*** Block opens ***

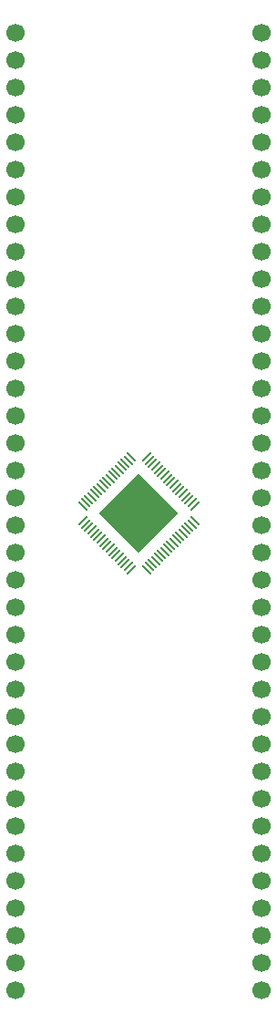
<source format=gbr>
G04 #@! TF.GenerationSoftware,KiCad,Pcbnew,9.0.6*
G04 #@! TF.CreationDate,2025-12-31T12:05:19-06:00*
G04 #@! TF.ProjectId,QFN-68_8x8,51464e2d-3638-45f3-9878-382e6b696361,rev?*
G04 #@! TF.SameCoordinates,Original*
G04 #@! TF.FileFunction,Soldermask,Top*
G04 #@! TF.FilePolarity,Negative*
%FSLAX46Y46*%
G04 Gerber Fmt 4.6, Leading zero omitted, Abs format (unit mm)*
G04 Created by KiCad (PCBNEW 9.0.6) date 2025-12-31 12:05:19*
%MOMM*%
%LPD*%
G01*
G04 APERTURE LIST*
G04 Aperture macros list*
%AMRoundRect*
0 Rectangle with rounded corners*
0 $1 Rounding radius*
0 $2 $3 $4 $5 $6 $7 $8 $9 X,Y pos of 4 corners*
0 Add a 4 corners polygon primitive as box body*
4,1,4,$2,$3,$4,$5,$6,$7,$8,$9,$2,$3,0*
0 Add four circle primitives for the rounded corners*
1,1,$1+$1,$2,$3*
1,1,$1+$1,$4,$5*
1,1,$1+$1,$6,$7*
1,1,$1+$1,$8,$9*
0 Add four rect primitives between the rounded corners*
20,1,$1+$1,$2,$3,$4,$5,0*
20,1,$1+$1,$4,$5,$6,$7,0*
20,1,$1+$1,$6,$7,$8,$9,0*
20,1,$1+$1,$8,$9,$2,$3,0*%
%AMRotRect*
0 Rectangle, with rotation*
0 The origin of the aperture is its center*
0 $1 length*
0 $2 width*
0 $3 Rotation angle, in degrees counterclockwise*
0 Add horizontal line*
21,1,$1,$2,0,0,$3*%
G04 Aperture macros list end*
%ADD10RotRect,5.200000X5.200000X315.000000*%
%ADD11RoundRect,0.050000X-0.437522X-0.366812X-0.366812X-0.437522X0.437522X0.366812X0.366812X0.437522X0*%
%ADD12RoundRect,0.050000X-0.437522X0.366812X0.366812X-0.437522X0.437522X-0.366812X-0.366812X0.437522X0*%
%ADD13C,1.700000*%
G04 APERTURE END LIST*
D10*
X138430000Y-120804679D03*
D11*
X139131096Y-115578099D03*
X139413939Y-115860942D03*
X139696782Y-116143785D03*
X139979624Y-116426627D03*
X140262467Y-116709470D03*
X140545310Y-116992313D03*
X140828153Y-117275156D03*
X141110995Y-117557998D03*
X141393838Y-117840841D03*
X141676681Y-118123684D03*
X141959523Y-118406526D03*
X142242366Y-118689369D03*
X142525209Y-118972212D03*
X142808052Y-119255055D03*
X143090894Y-119537897D03*
X143373737Y-119820740D03*
X143656580Y-120103583D03*
D12*
X143656580Y-121505775D03*
X143373737Y-121788618D03*
X143090894Y-122071461D03*
X142808052Y-122354303D03*
X142525209Y-122637146D03*
X142242366Y-122919989D03*
X141959523Y-123202832D03*
X141676681Y-123485674D03*
X141393838Y-123768517D03*
X141110995Y-124051360D03*
X140828153Y-124334202D03*
X140545310Y-124617045D03*
X140262467Y-124899888D03*
X139979624Y-125182731D03*
X139696782Y-125465573D03*
X139413939Y-125748416D03*
X139131096Y-126031259D03*
D11*
X137728904Y-126031259D03*
X137446061Y-125748416D03*
X137163218Y-125465573D03*
X136880376Y-125182731D03*
X136597533Y-124899888D03*
X136314690Y-124617045D03*
X136031847Y-124334202D03*
X135749005Y-124051360D03*
X135466162Y-123768517D03*
X135183319Y-123485674D03*
X134900477Y-123202832D03*
X134617634Y-122919989D03*
X134334791Y-122637146D03*
X134051948Y-122354303D03*
X133769106Y-122071461D03*
X133486263Y-121788618D03*
X133203420Y-121505775D03*
D12*
X133203420Y-120103583D03*
X133486263Y-119820740D03*
X133769106Y-119537897D03*
X134051948Y-119255055D03*
X134334791Y-118972212D03*
X134617634Y-118689369D03*
X134900477Y-118406526D03*
X135183319Y-118123684D03*
X135466162Y-117840841D03*
X135749005Y-117557998D03*
X136031847Y-117275156D03*
X136314690Y-116992313D03*
X136597533Y-116709470D03*
X136880376Y-116426627D03*
X137163218Y-116143785D03*
X137446061Y-115860942D03*
X137728904Y-115578099D03*
D13*
X149860000Y-76200000D03*
X149860000Y-78740000D03*
X149860000Y-81280000D03*
X149860000Y-83820000D03*
X149860000Y-86360000D03*
X149860000Y-88900000D03*
X149860000Y-91440000D03*
X149860000Y-93980000D03*
X149860000Y-96520000D03*
X149860000Y-99060000D03*
X149860000Y-101600000D03*
X149860000Y-104140000D03*
X149860000Y-106680000D03*
X149860000Y-109220000D03*
X149860000Y-111760000D03*
X149860000Y-114300000D03*
X149860000Y-116840000D03*
X149860000Y-119380000D03*
X149860000Y-121920000D03*
X149860000Y-124460000D03*
X149860000Y-127000000D03*
X149860000Y-129540000D03*
X149860000Y-132080000D03*
X149860000Y-134620000D03*
X149860000Y-137160000D03*
X149860000Y-139700000D03*
X149860000Y-142240000D03*
X149860000Y-144780000D03*
X149860000Y-147320000D03*
X149860000Y-149860000D03*
X149860000Y-152400000D03*
X149860000Y-154940000D03*
X149860000Y-157480000D03*
X149860000Y-160020000D03*
X149860000Y-162560000D03*
X149860000Y-165100000D03*
X127000000Y-76200000D03*
X127000000Y-78740000D03*
X127000000Y-81280000D03*
X127000000Y-83820000D03*
X127000000Y-86360000D03*
X127000000Y-88900000D03*
X127000000Y-91440000D03*
X127000000Y-93980000D03*
X127000000Y-96520000D03*
X127000000Y-99060000D03*
X127000000Y-101600000D03*
X127000000Y-104140000D03*
X127000000Y-106680000D03*
X127000000Y-109220000D03*
X127000000Y-111760000D03*
X127000000Y-114300000D03*
X127000000Y-116840000D03*
X127000000Y-119380000D03*
X127000000Y-121920000D03*
X127000000Y-124460000D03*
X127000000Y-127000000D03*
X127000000Y-129540000D03*
X127000000Y-132080000D03*
X127000000Y-134620000D03*
X127000000Y-137160000D03*
X127000000Y-139700000D03*
X127000000Y-142240000D03*
X127000000Y-144780000D03*
X127000000Y-147320000D03*
X127000000Y-149860000D03*
X127000000Y-152400000D03*
X127000000Y-154940000D03*
X127000000Y-157480000D03*
X127000000Y-160020000D03*
X127000000Y-162560000D03*
X127000000Y-165100000D03*
M02*

</source>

*** Block closes ***

* WHAT THE TASK REQUIRES
In the listing above, locate the line containing "X149860000Y-144780000D03*" and the line containing "X127000000Y-137160000D03*", then transcribe both and every line between them verbatim.

* RESPONSE BOX
X149860000Y-144780000D03*
X149860000Y-147320000D03*
X149860000Y-149860000D03*
X149860000Y-152400000D03*
X149860000Y-154940000D03*
X149860000Y-157480000D03*
X149860000Y-160020000D03*
X149860000Y-162560000D03*
X149860000Y-165100000D03*
X127000000Y-76200000D03*
X127000000Y-78740000D03*
X127000000Y-81280000D03*
X127000000Y-83820000D03*
X127000000Y-86360000D03*
X127000000Y-88900000D03*
X127000000Y-91440000D03*
X127000000Y-93980000D03*
X127000000Y-96520000D03*
X127000000Y-99060000D03*
X127000000Y-101600000D03*
X127000000Y-104140000D03*
X127000000Y-106680000D03*
X127000000Y-109220000D03*
X127000000Y-111760000D03*
X127000000Y-114300000D03*
X127000000Y-116840000D03*
X127000000Y-119380000D03*
X127000000Y-121920000D03*
X127000000Y-124460000D03*
X127000000Y-127000000D03*
X127000000Y-129540000D03*
X127000000Y-132080000D03*
X127000000Y-134620000D03*
X127000000Y-137160000D03*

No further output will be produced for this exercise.